Centre for Ecological and Evolutionary Synthesis, Department of Biosciences, University of Oslo, NO-0316 Oslo, Norway.
Faculty of Biology, Johannes Gutenberg University Mainz, Hans-Dieter-Husch-Weg 15, 55128 Mainz, Germany.
Nucleic Acids Res. 2019 Dec 2;47(21):10994-11006. doi: 10.1093/nar/gkz841.
The widespread occurrence of repetitive stretches of DNA in genomes of organisms across the tree of life imposes fundamental challenges for sequencing, genome assembly, and automated annotation of genes and proteins. This multi-level problem can lead to errors in genome and protein databases that are often not recognized or acknowledged. As a consequence, end users working with sequences with repetitive regions are faced with 'ready-to-use' deposited data whose trustworthiness is difficult to determine, let alone to quantify. Here, we provide a review of the problems associated with tandem repeat sequences that originate from different stages during the sequencing-assembly-annotation-deposition workflow, and that may proliferate in public database repositories affecting all downstream analyses. As a case study, we provide examples of the Atlantic cod genome, whose sequencing and assembly were hindered by a particularly high prevalence of tandem repeats. We complement this case study with examples from other species, where mis-annotations and sequencing errors have propagated into protein databases. With this review, we aim to raise the awareness level within the community of database users, and alert scientists working in the underlying workflow of database creation that the data they omit or improperly assemble may well contain important biological information valuable to others.

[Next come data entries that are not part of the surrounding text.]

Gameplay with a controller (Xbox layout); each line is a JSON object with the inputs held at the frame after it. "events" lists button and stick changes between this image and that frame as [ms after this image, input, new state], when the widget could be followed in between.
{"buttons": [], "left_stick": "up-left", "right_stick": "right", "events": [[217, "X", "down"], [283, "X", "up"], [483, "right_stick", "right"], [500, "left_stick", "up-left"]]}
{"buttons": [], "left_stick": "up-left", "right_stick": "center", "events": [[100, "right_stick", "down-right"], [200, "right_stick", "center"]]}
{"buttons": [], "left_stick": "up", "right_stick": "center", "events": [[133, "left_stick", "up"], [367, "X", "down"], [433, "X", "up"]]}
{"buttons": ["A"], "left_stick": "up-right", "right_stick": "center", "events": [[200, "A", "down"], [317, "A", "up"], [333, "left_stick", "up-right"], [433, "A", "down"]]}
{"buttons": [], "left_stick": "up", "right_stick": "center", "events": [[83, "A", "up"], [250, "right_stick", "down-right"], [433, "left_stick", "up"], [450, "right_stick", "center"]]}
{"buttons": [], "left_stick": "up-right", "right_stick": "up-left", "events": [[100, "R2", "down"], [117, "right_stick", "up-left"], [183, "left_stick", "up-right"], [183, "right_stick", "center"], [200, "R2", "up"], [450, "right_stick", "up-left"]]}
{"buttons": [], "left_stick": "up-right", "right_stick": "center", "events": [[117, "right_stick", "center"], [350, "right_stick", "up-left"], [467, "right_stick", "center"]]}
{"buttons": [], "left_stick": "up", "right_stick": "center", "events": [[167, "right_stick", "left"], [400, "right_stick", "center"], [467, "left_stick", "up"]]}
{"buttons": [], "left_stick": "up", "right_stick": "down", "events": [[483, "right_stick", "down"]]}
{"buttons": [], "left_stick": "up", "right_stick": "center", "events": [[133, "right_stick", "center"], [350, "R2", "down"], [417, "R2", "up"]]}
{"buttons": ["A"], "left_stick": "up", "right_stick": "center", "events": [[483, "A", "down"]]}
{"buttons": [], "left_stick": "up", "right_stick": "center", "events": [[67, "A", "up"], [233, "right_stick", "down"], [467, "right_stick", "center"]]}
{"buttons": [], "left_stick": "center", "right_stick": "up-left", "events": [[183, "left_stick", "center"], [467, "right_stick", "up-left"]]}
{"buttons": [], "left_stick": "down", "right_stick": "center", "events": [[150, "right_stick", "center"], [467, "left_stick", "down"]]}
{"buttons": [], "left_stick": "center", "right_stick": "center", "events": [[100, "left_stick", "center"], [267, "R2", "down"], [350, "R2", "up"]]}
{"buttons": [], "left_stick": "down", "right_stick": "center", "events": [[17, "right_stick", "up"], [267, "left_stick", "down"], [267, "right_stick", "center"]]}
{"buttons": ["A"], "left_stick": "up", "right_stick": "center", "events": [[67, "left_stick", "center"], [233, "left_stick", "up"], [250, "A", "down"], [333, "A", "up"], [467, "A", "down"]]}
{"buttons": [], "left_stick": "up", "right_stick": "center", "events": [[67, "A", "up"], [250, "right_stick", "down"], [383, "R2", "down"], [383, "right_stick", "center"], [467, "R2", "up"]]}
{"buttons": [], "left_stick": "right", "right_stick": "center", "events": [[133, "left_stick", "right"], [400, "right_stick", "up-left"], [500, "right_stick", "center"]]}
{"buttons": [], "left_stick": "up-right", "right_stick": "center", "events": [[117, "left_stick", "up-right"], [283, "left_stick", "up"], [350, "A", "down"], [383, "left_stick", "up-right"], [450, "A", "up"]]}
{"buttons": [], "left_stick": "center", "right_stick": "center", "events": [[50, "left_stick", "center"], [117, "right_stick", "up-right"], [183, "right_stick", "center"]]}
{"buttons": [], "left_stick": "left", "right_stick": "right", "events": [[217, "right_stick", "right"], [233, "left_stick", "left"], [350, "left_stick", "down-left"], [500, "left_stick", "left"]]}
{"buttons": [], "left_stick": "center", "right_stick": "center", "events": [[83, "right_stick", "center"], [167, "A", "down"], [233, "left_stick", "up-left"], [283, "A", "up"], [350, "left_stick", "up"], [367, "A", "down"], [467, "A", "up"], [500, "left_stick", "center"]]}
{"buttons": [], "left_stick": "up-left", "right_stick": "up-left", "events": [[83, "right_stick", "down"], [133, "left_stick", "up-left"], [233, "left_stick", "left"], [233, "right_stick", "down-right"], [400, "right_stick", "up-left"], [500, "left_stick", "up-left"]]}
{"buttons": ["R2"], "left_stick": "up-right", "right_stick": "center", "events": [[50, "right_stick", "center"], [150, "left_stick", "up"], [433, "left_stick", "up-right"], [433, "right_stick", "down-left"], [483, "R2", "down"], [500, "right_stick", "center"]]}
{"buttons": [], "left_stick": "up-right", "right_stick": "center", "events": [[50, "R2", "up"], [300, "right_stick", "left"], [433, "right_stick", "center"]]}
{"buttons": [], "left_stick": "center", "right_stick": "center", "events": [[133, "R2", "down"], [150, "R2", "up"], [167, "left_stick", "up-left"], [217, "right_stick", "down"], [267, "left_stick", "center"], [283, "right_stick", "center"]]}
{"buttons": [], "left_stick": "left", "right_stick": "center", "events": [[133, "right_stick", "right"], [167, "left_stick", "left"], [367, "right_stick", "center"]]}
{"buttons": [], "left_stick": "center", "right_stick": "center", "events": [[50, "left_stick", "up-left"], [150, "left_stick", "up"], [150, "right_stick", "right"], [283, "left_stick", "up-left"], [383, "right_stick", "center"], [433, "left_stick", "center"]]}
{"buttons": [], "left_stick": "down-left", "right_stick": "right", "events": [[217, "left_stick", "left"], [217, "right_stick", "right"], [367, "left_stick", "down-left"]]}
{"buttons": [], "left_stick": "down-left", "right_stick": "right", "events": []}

在生命之树中,生物体的基因组中广泛存在重复的 DNA 片段,这给测序、基因组组装和基因及蛋白质的自动注释带来了根本性的挑战。这个多层次的问题可能导致基因组和蛋白质数据库中的错误,而这些错误往往未被识别或承认。因此,使用具有重复区域的序列的最终用户面临着“即用型”的已存储数据,其可信度难以确定,更不用说量化了。在这里,我们回顾了与串联重复序列相关的问题,这些问题源自测序-组装-注释-存储工作流程的不同阶段,并且可能在公共数据库存储库中扩散,影响所有下游分析。作为一个案例研究,我们提供了大西洋鳕鱼基因组的例子,其测序和组装受到了特别高的串联重复序列的阻碍。我们用其他物种的例子来补充这个案例研究,其中错误注释和测序错误已经传播到蛋白质数据库中。通过本综述,我们旨在提高数据库用户群体的意识水平,并提醒在数据库创建基础工作流程中工作的科学家,他们忽略或不当组装的数据很可能包含对他人有价值的重要生物学信息。